Mais Sylvia a des doutes. Elle engage une avocate pugnace, Claude Dumont-Beghi. Les deux femmes découvrent de nombreuses bizarreries dans la succession : certains biens ont été nettement sous-évalués, des tableaux de maîtres ont été oubliés. Plus étrange encore, d'autres possessions, comme ces 69 pur-sang, ont été vendus au profit des deux fils, alors que le père était dans le coma. 

"Je me suis rendu compte que mes quatre chevaux ne m'appartenaient plus. Mon époux, Daniel, m'avait offert mon premier cheval, une jument bien née mais condamnée à la boucherie. Elle s'appelait Néoménie, et est devenue une championne de course d'obstacles", confiait-elle au Monde en 2005. 

Sylvia Roth s'aperçoit surtout que la propriété légale du mirobolant patrimoine familial est en grande partie dissimulée dans des sociétés-écrans, des trusts opportunément domiciliés dans des paradis fiscaux, aux Bahamas, aux îles Caïmans ou à Guernesey. Des structures offshore prisées par les évadés fiscaux. Sylvia porte donc plainte pour abus de confiance. Et en 2009, la justice ouvre une enquête. Après des années d'un intense combat judiciaire, l'affaire est lancée. La veuve s'éteint l'année suivante, en 2010, et ne connaîtra pas le dénouement de l'histoire.

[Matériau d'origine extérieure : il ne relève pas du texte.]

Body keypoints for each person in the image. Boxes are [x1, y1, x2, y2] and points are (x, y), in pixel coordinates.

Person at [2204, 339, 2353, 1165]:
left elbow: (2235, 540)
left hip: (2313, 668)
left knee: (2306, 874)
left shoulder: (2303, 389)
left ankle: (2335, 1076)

Liouba, la seconde épouse loquace

De ces trois femmes, Liouba Stoupakova est celle qui a fourni les documents les plus compromettants aux juges d'instruction. Elle a été la seconde et jeune épouse d'Alec durant les huit dernières années de sa vie. Après la mort de son mari, en 2008, la veuve trentenaire se brouille avec sa belle-famille. L'ancienne mannequin devenue sculptrice s'estime lésée dans la succession. Et elle finit par se venger.

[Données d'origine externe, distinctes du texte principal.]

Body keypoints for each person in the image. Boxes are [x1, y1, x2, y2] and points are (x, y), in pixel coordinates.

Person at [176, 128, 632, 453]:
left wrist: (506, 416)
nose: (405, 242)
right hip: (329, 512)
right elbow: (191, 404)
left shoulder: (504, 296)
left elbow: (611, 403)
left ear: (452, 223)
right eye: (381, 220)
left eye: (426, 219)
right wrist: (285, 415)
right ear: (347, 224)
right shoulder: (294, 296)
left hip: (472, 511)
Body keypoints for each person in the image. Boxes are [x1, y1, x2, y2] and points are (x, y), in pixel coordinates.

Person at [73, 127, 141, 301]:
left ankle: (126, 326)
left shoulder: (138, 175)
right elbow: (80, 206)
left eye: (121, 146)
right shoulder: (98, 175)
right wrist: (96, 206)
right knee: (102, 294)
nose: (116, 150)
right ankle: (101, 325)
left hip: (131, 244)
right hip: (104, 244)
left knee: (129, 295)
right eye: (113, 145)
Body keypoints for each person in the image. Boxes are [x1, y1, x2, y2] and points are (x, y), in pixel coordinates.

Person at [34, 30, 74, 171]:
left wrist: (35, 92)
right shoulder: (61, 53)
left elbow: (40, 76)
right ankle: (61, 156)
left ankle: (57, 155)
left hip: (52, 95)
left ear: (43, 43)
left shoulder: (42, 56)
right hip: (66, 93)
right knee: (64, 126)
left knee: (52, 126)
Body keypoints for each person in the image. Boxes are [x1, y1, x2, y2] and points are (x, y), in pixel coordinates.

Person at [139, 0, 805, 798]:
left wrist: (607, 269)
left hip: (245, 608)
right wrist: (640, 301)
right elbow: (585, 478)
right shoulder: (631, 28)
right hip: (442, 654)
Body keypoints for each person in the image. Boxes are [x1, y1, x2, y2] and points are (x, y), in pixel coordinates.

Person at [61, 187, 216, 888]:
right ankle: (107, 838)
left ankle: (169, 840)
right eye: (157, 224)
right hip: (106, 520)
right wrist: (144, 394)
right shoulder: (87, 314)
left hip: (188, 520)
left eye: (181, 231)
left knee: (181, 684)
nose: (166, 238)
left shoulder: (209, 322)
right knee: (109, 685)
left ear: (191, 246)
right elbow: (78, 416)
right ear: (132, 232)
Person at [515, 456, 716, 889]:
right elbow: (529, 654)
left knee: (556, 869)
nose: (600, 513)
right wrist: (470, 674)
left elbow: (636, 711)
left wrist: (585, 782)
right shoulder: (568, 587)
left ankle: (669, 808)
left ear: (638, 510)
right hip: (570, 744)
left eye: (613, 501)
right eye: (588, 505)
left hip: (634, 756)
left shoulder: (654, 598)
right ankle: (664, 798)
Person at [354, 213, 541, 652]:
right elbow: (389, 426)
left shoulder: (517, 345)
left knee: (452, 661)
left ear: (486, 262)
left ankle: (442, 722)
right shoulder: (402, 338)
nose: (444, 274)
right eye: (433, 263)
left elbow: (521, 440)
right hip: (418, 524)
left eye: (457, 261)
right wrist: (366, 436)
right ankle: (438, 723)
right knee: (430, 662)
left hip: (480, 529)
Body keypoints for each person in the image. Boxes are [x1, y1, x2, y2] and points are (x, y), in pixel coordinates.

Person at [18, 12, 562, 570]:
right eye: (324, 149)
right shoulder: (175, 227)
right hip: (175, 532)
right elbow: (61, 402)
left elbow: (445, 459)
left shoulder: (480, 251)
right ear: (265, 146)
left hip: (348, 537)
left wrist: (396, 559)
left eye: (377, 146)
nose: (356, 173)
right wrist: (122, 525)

Entre temps, Liouba affirme avoir reçu un appel anonyme l'avertissant qu’elle a un contrat sur sa tête. Coup de bluff ou menace réelle ? Impossible de savoir. Toujours est-il que la veuve a porté plainte à Paris pour "menaces et tentative d’assassinat", assure Paris Match.

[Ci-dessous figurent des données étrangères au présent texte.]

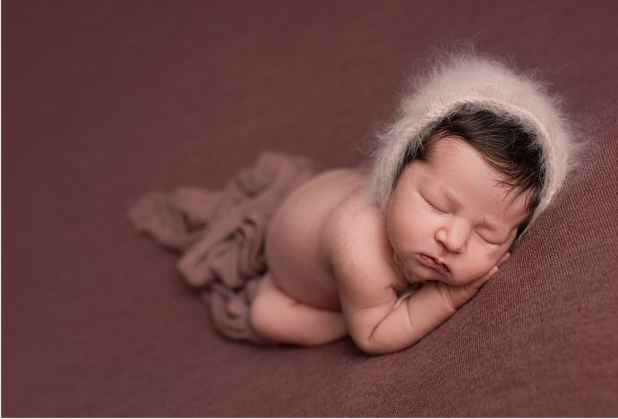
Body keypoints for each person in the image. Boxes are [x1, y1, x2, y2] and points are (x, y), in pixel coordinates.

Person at [130, 52, 576, 353]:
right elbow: (375, 335)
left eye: (487, 233)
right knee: (267, 316)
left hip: (326, 193)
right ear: (396, 171)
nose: (453, 238)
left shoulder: (424, 218)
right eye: (437, 205)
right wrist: (444, 300)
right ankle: (284, 290)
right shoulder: (361, 251)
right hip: (289, 257)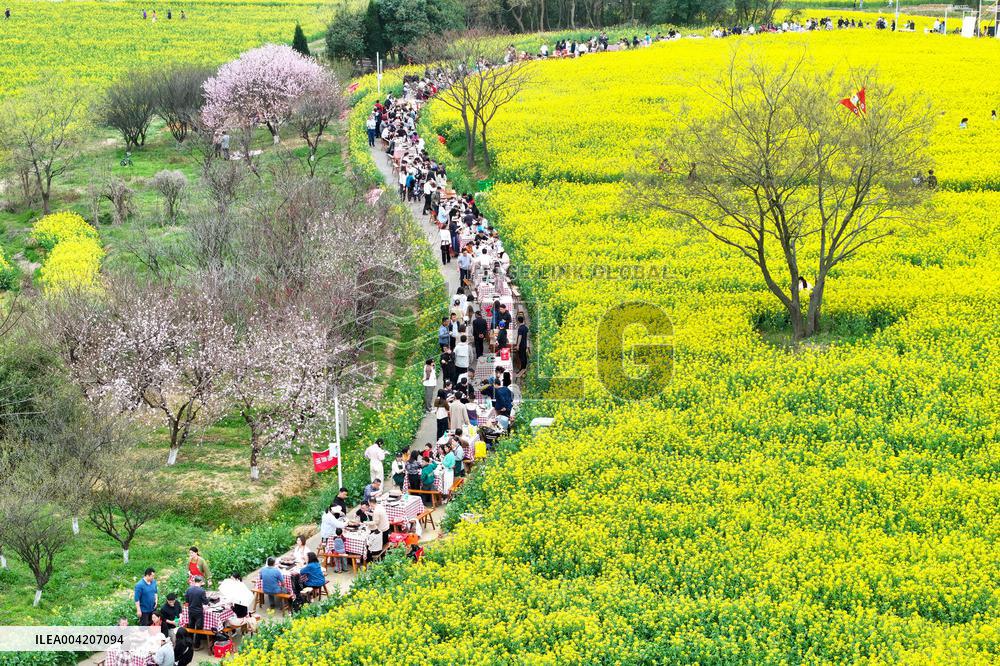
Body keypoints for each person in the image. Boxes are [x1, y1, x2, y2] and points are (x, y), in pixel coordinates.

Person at [184, 575, 208, 647]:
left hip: (191, 611)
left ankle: (189, 643)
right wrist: (208, 599)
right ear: (200, 582)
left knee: (191, 627)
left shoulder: (189, 589)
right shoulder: (202, 591)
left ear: (194, 581)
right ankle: (197, 645)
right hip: (198, 612)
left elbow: (187, 601)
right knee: (199, 628)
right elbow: (205, 602)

Elle rejoint Sylvia Roth et lui fournit de précieuses munitions en révélant l'existence de l'une des plus incroyables sociétés-écrans des "W", le Delta Trust, et de son milliard de dollars de toiles de maîtres, écrit Paris Match. En 2011, elle entre cette fois en guerre ouverte avec les Wildenstein, déposant plainte contre X pour abus de confiance, avec constitution de partie civile. Quelques mois plus tard, le fisc français dépose à son tour deux plaintes successives pour fraude fiscale. Le sort des "W" est scellé.

Liouba Stoupakova et Alec Wildenstein, à Paris, le 5 octobre 2003.
Liouba Stoupakova et Alec Wildenstein, à Paris, le 5 octobre 2003. (SEL AHMET / SIPA)

La veuve expose aussi aux magistrats un pacte secret, révélé par Le Point, la liant à son beau-frère depuis la mort de son époux. A la mort d'Alec, Liouba a hérité d’un cadeau empoisonné : une dette fiscale de 5 millions d’euros. Elle n'a pas les moyens de l'honorer. Car les millions dont elle a aussi hérité ont été placés par son mari dans un trust. Or celui-ci est géré par un avocat suisse, proche de son beau-frère.

Guy Wildenstein lui propose donc un arrangement : afin de s'acquitter de sa dette, il lui fera onze prêts d’un million d’euros environ chacun qu’elle remboursera plus tard, une fois l’argent débloqué. Mais ce montage financier permet surtout au premier de frauder le fisc et fait de la seconde sa complice, note L'Express.

Entrée dans la bataille judiciaire en tant que victime, Liouba en sort mise en examen pour complicité de blanchiment aggravé. Devant le tribunal correctionnel de Paris, elle comparaîtra donc sur le banc des prévenus aux côtés de Guy, son beau-frère, et d'Alec Junior, le fils de son défunt mari.